A recent amendment to Perlis’ state legislation to allow the conversion of a child by either parent has come under fire by many groups. According to some, the definition of the word “parent” should mean both mother and father. This would mean that article 12(4) of the Federal Constitution would have to be reviewed.
The article in particular uses the singular term parent rather than the plural form “parents”. The absence of one character in this situation means a lot. The implication is not limited to the meaning of the associated term. The effects are far and wide under these circumstances. Try to imagine a scenario where both parents differ on the religion of a child.
How will this dispute be resolved? Will the child grow up as a syncretist? Religious pluralism might be allowed in some religions but it is not tolerated in some others. Would this issue be solved in court? If both parents are required to decide, what would end this dichotomy?

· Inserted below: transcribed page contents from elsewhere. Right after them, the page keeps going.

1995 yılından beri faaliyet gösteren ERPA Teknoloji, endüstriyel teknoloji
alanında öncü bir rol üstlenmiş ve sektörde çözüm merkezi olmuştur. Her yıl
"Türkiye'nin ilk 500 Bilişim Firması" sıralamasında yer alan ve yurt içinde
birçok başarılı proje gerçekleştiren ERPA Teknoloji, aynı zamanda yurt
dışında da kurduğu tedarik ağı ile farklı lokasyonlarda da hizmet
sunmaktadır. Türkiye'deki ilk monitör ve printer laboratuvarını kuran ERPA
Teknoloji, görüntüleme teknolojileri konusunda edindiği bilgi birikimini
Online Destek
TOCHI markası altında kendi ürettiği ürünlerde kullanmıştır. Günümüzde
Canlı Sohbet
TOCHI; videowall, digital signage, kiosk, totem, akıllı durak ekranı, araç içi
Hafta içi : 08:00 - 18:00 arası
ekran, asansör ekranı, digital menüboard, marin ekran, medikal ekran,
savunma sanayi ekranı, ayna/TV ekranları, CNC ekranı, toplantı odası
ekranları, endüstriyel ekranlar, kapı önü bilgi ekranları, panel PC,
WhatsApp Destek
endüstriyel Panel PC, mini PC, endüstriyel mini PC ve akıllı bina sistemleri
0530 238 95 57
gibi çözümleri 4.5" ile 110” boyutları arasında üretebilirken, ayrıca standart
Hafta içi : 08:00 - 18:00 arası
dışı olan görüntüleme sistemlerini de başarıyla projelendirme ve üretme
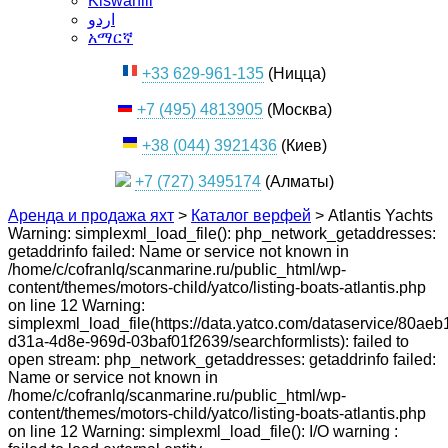
Kiswahili
اردو
አማርኛ
+33 629-961-135
(Ницца)
+7 (495) 4813905
(Москва)
+38 (044) 3921436
(Киев)
+7 (727) 3495174
(Алматы)
Аренда и продажа яхт
>
Каталог верфей
>
Atlantis Yachts
Warning: simplexml_load_file(): php_network_getaddresses:
getaddrinfo failed: Name or service not known in
/home/c/cofranlq/scanmarine.ru/public_html/wp-
content/themes/motors-child/yatco/listing-boats-atlantis.php
on line 12 Warning:
simplexml_load_file(https://data.yatco.com/dataservice/80aeb
d31a-4d8e-969d-03baf01f2639/searchformlists): failed to
open stream: php_network_getaddresses: getaddrinfo failed:
Name or service not known in
/home/c/cofranlq/scanmarine.ru/public_html/wp-
content/themes/motors-child/yatco/listing-boats-atlantis.php
on line 12 Warning: simplexml_load_file(): I/O warning :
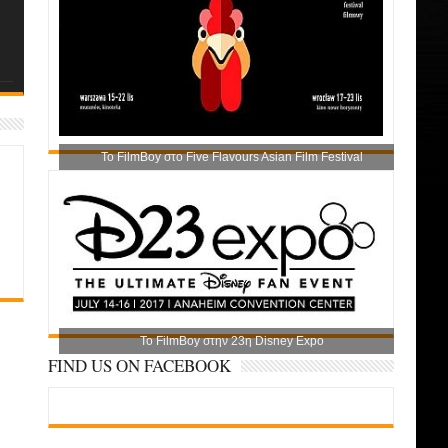
Το FilmBoy στο Five Flavours Asian Film Festival
Το FilmBoy στην 23η Disney Expo
FIND US ON FACEBOOK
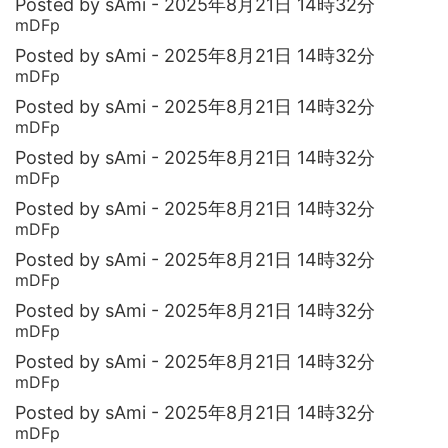
Posted by sAmi - 2025年8月21日 14時32分
mDFp
Posted by sAmi - 2025年8月21日 14時32分
mDFp
Posted by sAmi - 2025年8月21日 14時32分
mDFp
Posted by sAmi - 2025年8月21日 14時32分
mDFp
Posted by sAmi - 2025年8月21日 14時32分
mDFp
Posted by sAmi - 2025年8月21日 14時32分
mDFp
Posted by sAmi - 2025年8月21日 14時32分
mDFp
Posted by sAmi - 2025年8月21日 14時32分
mDFp
Posted by sAmi - 2025年8月21日 14時32分
mDFp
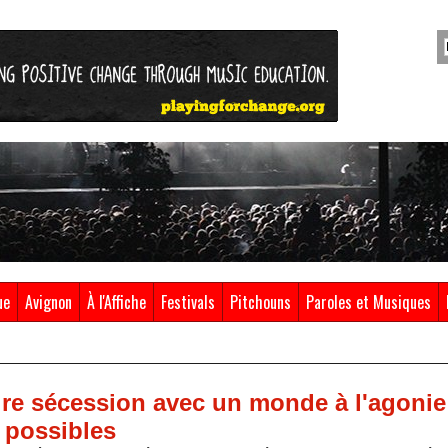
ue
Avignon
À l'Affiche
Festivals
Pitchouns
Paroles et Musiques
ire sécession avec un monde à l'agonie
 possibles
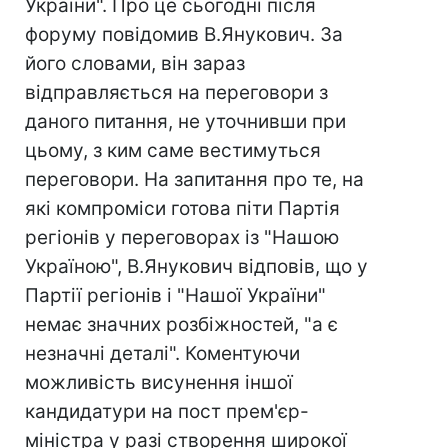
України". Про це сьогодні після
форуму повідомив В.Янукович. За
його словами, він зараз
відправляється на переговори з
даного питання, не уточнивши при
цьому, з ким саме вестимуться
переговори. На запитання про те, на
які компроміси готова піти Партія
регіонів у переговорах із "Нашою
Україною", В.Янукович відповів, що у
Партії регіонів і "Нашої України"
немає значних розбіжностей, "а є
незначні деталі". Коментуючи
можливість висунення іншої
кандидатури на пост прем'єр-
міністра у разі створення широкої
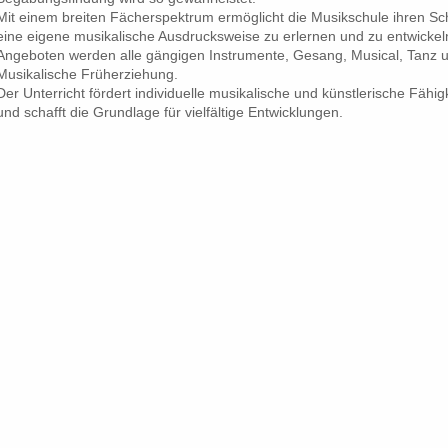
Mit einem breiten Fächerspektrum ermöglicht die Musikschule ihren Sc
eine eigene musikalische Ausdrucksweise zu erlernen und zu entwickel
Angeboten werden alle gängigen Instrumente, Gesang, Musical, Tanz 
Musikalische Früherziehung.
Der Unterricht fördert individuelle musikalische und künstlerische Fähig
und schafft die Grundlage für vielfältige Entwicklungen.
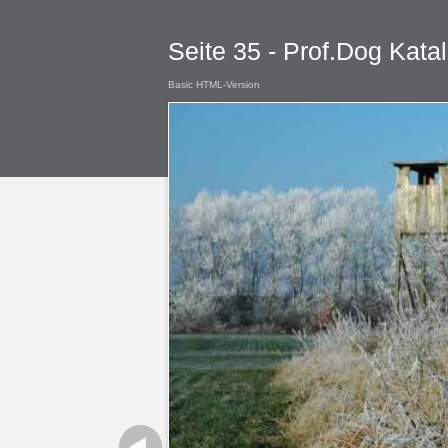
Seite 35 - Prof.Dog Kat
Basic HTML-Version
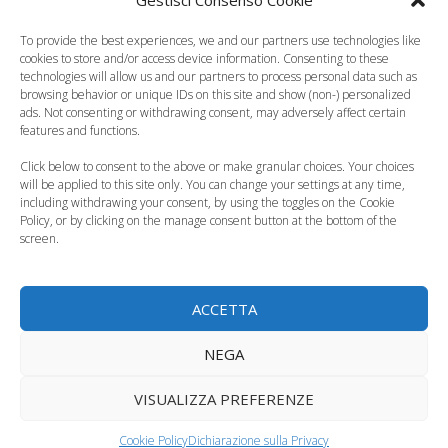
Gestisci Consenso Cookie
Italo Famiglia Mini,
Il Re Leone, il live
l’offerta per viaggiare
action Disney, dal 21
To provide the best experiences, we and our partners use technologies like
con…
agosto al cinema
cookies to store and/or access device information. Consenting to these
technologies will allow us and our partners to process personal data such as
browsing behavior or unique IDs on this site and show (non-) personalized
ads. Not consenting or withdrawing consent, may adversely affect certain
features and functions.
Click below to consent to the above or make granular choices. Your choices
Baby Boss, la nuova
Coco, il film
will be applied to this site only. You can change your settings at any time,
commedia per
Disney/Pixar stasera
including withdrawing your consent, by using the toggles on the Cookie
Policy, or by clicking on the manage consent button at the bottom of the
famiglie
su Sky
screen.
ACCETTA
Mr. Peabody e
Sherman,
Bambini, come
NEGA
Cattivissimo me,
imparare a gestire le
Paranorman,…
emozioni
VISUALIZZA PREFERENZE
Cookie Policy
Dichiarazione sulla Privacy
Categorie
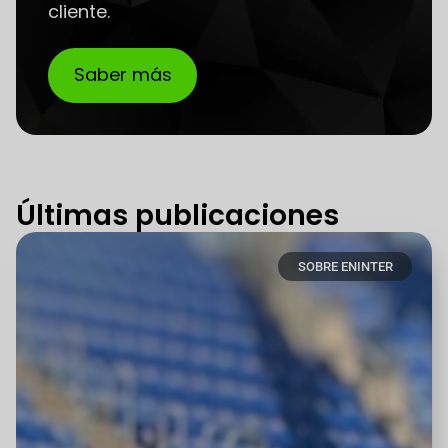
cliente.
Saber más
Últimas publicaciones
SOBRE ENINTER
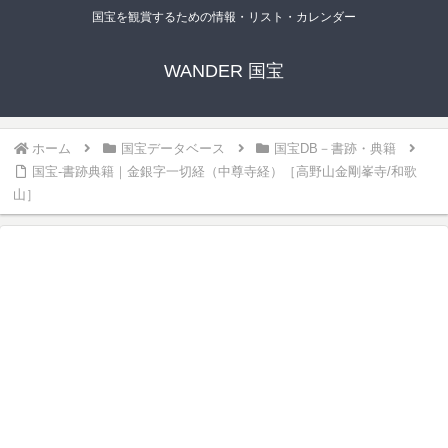
国宝を観賞するための情報・リスト・カレンダー
WANDER 国宝
ホーム
国宝データベース
国宝DB－書跡・典籍
国宝-書跡典籍｜金銀字一切経（中尊寺経）［高野山金剛峯寺/和歌
山］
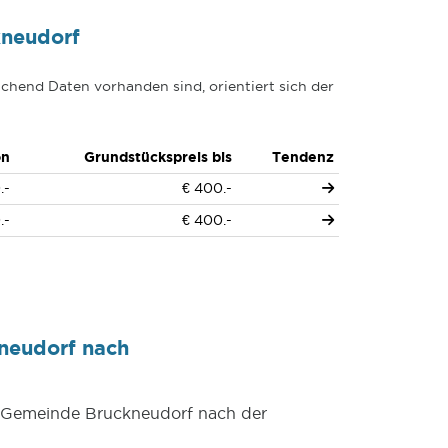
kneudorf
chend Daten vorhanden sind, orientiert sich der
on
Grundstückspreis bis
Tendenz
.-
€ 400.-
.-
€ 400.-
neudorf nach
er Gemeinde Bruckneudorf nach der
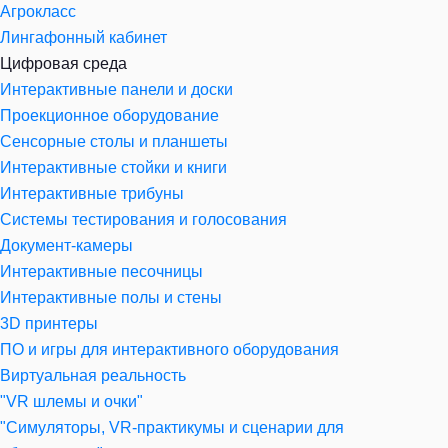
Агрокласс
Лингафонный кабинет
Цифровая среда
Интерактивные панели и доски
Проекционное оборудование
Сенсорные столы и планшеты
Интерактивные стойки и книги
Интерактивные трибуны
Системы тестирования и голосования
Документ-камеры
Интерактивные песочницы
Интерактивные полы и стены
3D принтеры
ПО и игры для интерактивного оборудования
Виртуальная реальность
"VR шлемы и очки"
"Симуляторы, VR-практикумы и сценарии для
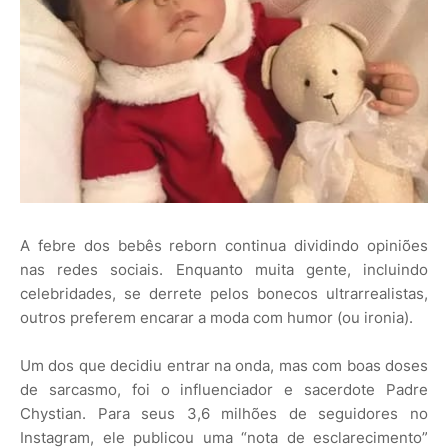
A febre dos bebês reborn continua dividindo opiniões
nas redes sociais. Enquanto muita gente, incluindo
celebridades, se derrete pelos bonecos ultrarrealistas,
outros preferem encarar a moda com humor (ou ironia).
Um dos que decidiu entrar na onda, mas com boas doses
de sarcasmo, foi o influenciador e sacerdote Padre
Chystian. Para seus 3,6 milhões de seguidores no
Instagram, ele publicou uma “nota de esclarecimento”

If either parent parts from the child and decides on her religion, then it would be considered as unilateral conversion. How would that child be brought up in such conditions? We have heard a lot of commotion pertaining unilateral conversion to Islam. However, does that mean unilateral conversions to other religions do not happen?
What happens in the case of a single parent? As it is, one parent can determine the religion of a child under 18 years of age. Apart from the social issues that arise, there are issues regarding the constitutionality of this amendment. If a state legislation is in contradiction with the Federal Constitution, then the Federal Constitution prevails.
Some groups have condemned the amendment as being unconstitutional but have not been able to provide proof beyond their claims. The tabling of Law Reform (Marriage and Divorce) Act 1976 or otherwise known as Act 164 is yet to happen. Till then, the state assembly has the right to amend laws as they see fit, as long as these set of rules do not contravene the Federal Constitution.